Schwerpunkt 25. Februar 2022, von Rita Gianelli

Das tägliche Abenteuer auf Schusters Rappen

Heimweg

Am liebsten macht er sich mit seinem Bruder Felix auf den Heimweg. Und wenn Markus Widmer allein unterwegs ist, vergisst er oft die Zeit. Denn der Weg steckt voller Überraschungen.

Die Kirchenglocken läuten. Kinder rennen an Markus Widmer vorbei zu ihren wartenden Müttern. Markus geht entlang des Dorfbachs in Richtung Bleiche, wo er sich von seinem Freund verabschiedet, der sein Zuhause nun bereits erreicht hat. Er verlässt die Strasse und folgt weiter dem Bach, direkt in den noch kahlen Wald. «Das ist spannender», sagt er, «und eine Abkürzung.»

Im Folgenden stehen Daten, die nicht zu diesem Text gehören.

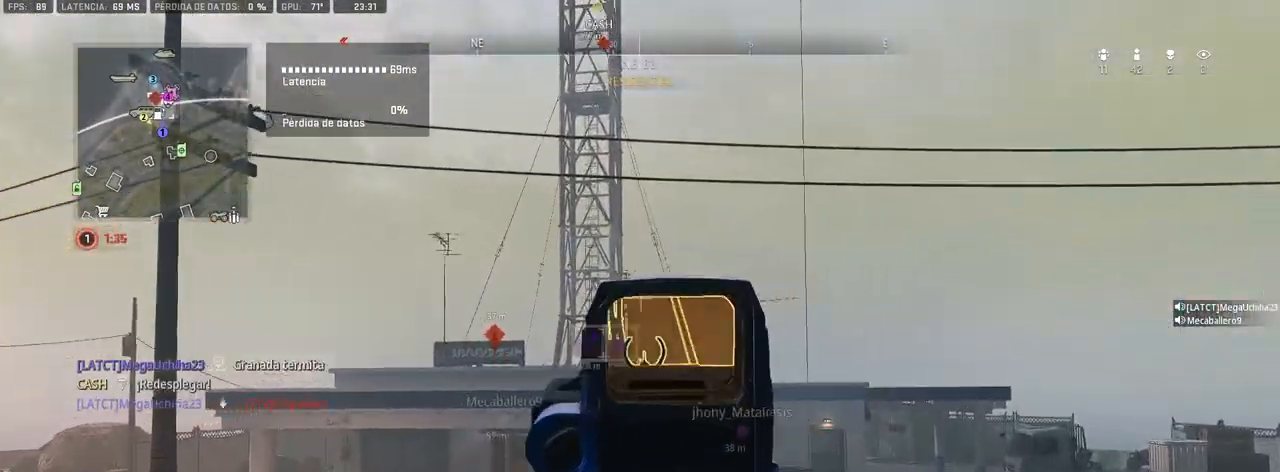
{"buttons": ["L1", "R3"], "left_stick": "left", "right_stick": "center", "events": [[83, "R3", "down"], [233, "left_stick", "left"]]}
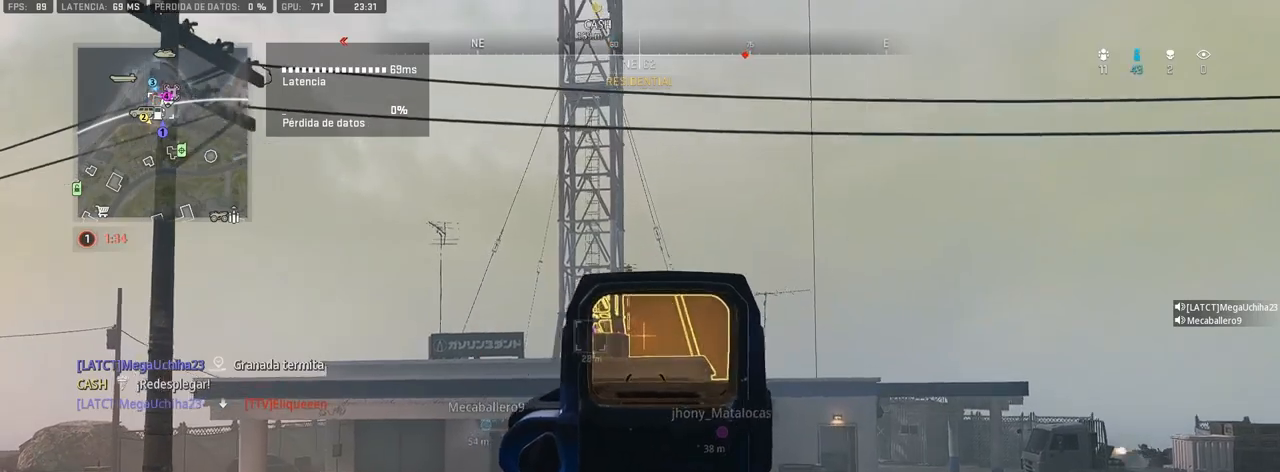
{"buttons": ["L1"], "left_stick": "left", "right_stick": "center", "events": [[50, "R3", "up"]]}
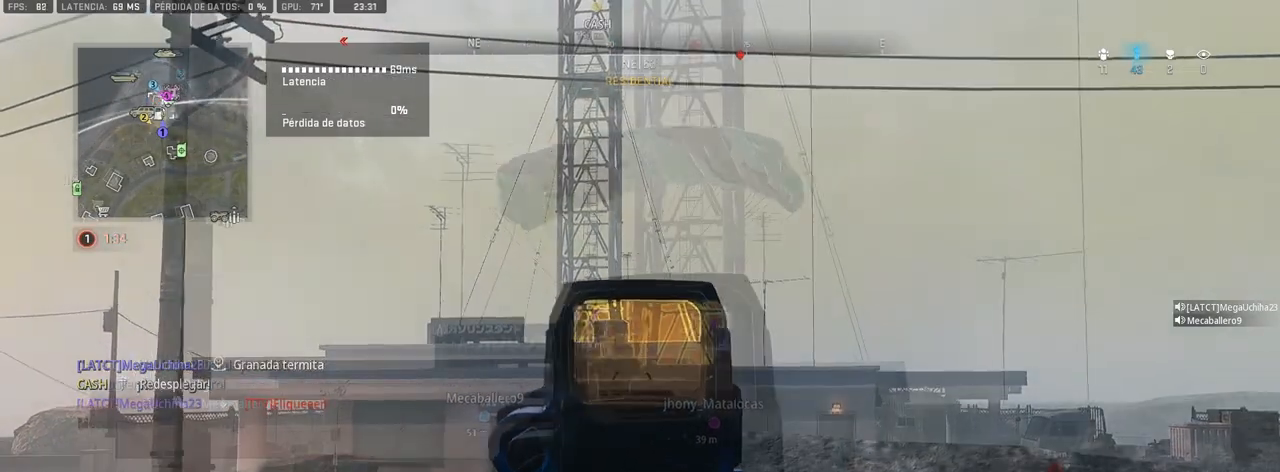
{"buttons": ["L1"], "left_stick": "up-left", "right_stick": "down-right", "events": [[150, "right_stick", "down-right"], [283, "left_stick", "up-left"], [283, "right_stick", "center"], [317, "CROSS", "down"], [433, "right_stick", "down-right"], [500, "CROSS", "up"]]}
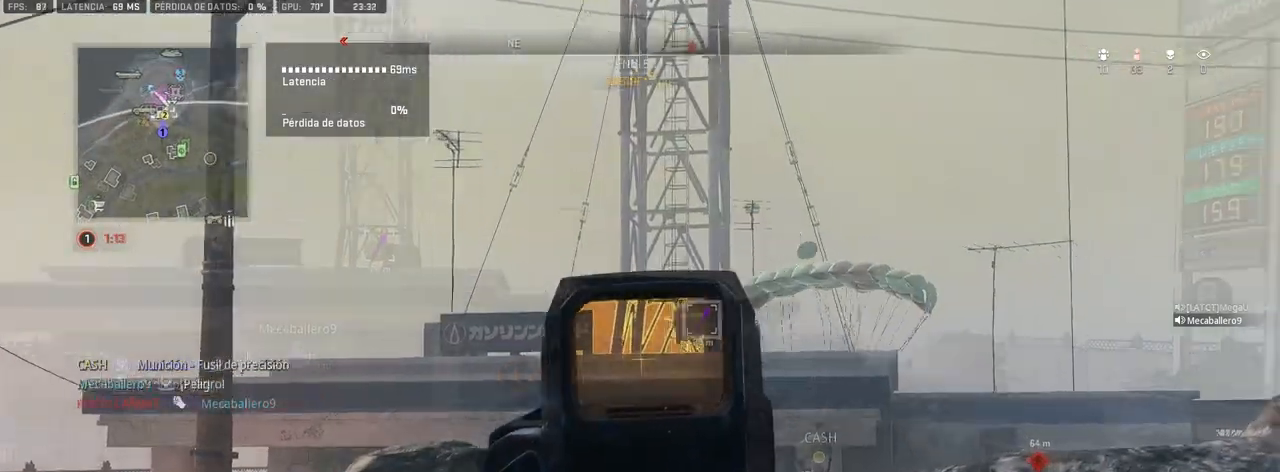
{"buttons": ["L1"], "left_stick": "up-left", "right_stick": "down-right", "events": [[50, "CROSS", "down"], [183, "CROSS", "up"], [200, "right_stick", "center"], [500, "right_stick", "down-right"]]}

Wenn Markus Widmer der Hunger plagt, schafft er seinen Heimweg in einer halben Stunde. Meist ist er aber eine Stunde nach Schulschluss um halb zwölf noch unterwegs. Ein­mal, beginnt er über den Waldboden stapfend zu erzählen, habe er beobachten können, wie ein Helikopter Gerätschaften und Seilbahnteile der Niederurnen-Morgenholz-Seilbahn transportiert habe. Der Heli habe bei der Revision der Luftseilbahn geholfen, sagt er und bleibt stehen. Mit seinen übergrossen Handschuhen klaubt er einen Zweig aus dem Gehölz. «Da hinten.» Er deutet mit seinem Zweig über den Bach und schiebt sich die Mütze aus dem Gesicht. «Siehst du das gelbe Haus? Das ist das Maschinenhaus. Wenn sie drinnen einschalten, kommt unten Wasser raus.»

Markus Widmer, 10

Er wohnt auf einem Bauernhof bei Niederurnen GL. Die Sommerferien ver­bringt er meist auf der Alp.

Markus kniet jetzt gefährlich nahe am hohen Bachufer. «Da unten gibt es eine Entenschule.» Für Markus sind die Entlein die Schüler, die Entenmutter ist die Lehrerin. Dann marschiert er weiter, hoch über den terrassierten Waldweg, vorbei an einer in den Boden gesteckten Hinweistafel mit der Aufschrift «Bitte lass mich stehen, so kann sich beim Vorübergehen mancher an mir erfreuen». Markus glaubt, dass da einmal ein Rosenstock stand.

Pause über dem Dorf

Der Bach liegt hinter ihm, jetzt ist es still im Wald. Am Himmel kreist ein Rotmilan. Manchmal findet Markus eine Feder. Das letzte Drittel des We­ges geht er nun die Strasse entlang. «Hoi!», ruft er talwärts einem älteren Ehepaar zu. Es winkt zurück. Am Strassenrand, in der letzten Kur­ve des Heimwegs, stehen zwei Sitzbänke. Hier setzt sich Markus zuweilen hin und lässt den Blick über das Dorf gleiten. Mit seinem Hund Rambo ist er auch schon hierherspaziert. «Mein Lieblingsplatz. Hier hast du die beste Aussicht.»

Er zeigt auf das Altersheim, die Autobahn, den Dorfladen, die Kirche und den Walensee, der durch den Dunst schwach zu erkennen ist. Links liegt das Schlössli. Früher nahm er oft die Abkürzung über die Schlössliwiese. «Das geht schnel­ler als durch den Wald.» Aber seit der Wolf dort gesichtet wurde, hat es ihm die Mutter verboten.

Es ist halb eins, als Markus die Treppe vor seinem Haus hochsteigt. Seine Mittagspause ist kurz. In einer halben Stunde muss er wieder auf den Weg. «Runter gehts schneller», sagt er und zieht die Stiefel aus. Wenn er Glück hat, nimmt ihn auf dem Heimweg am Abend jemand im Auto mit. Wenn nicht, warten neue Abenteuer auf ihn.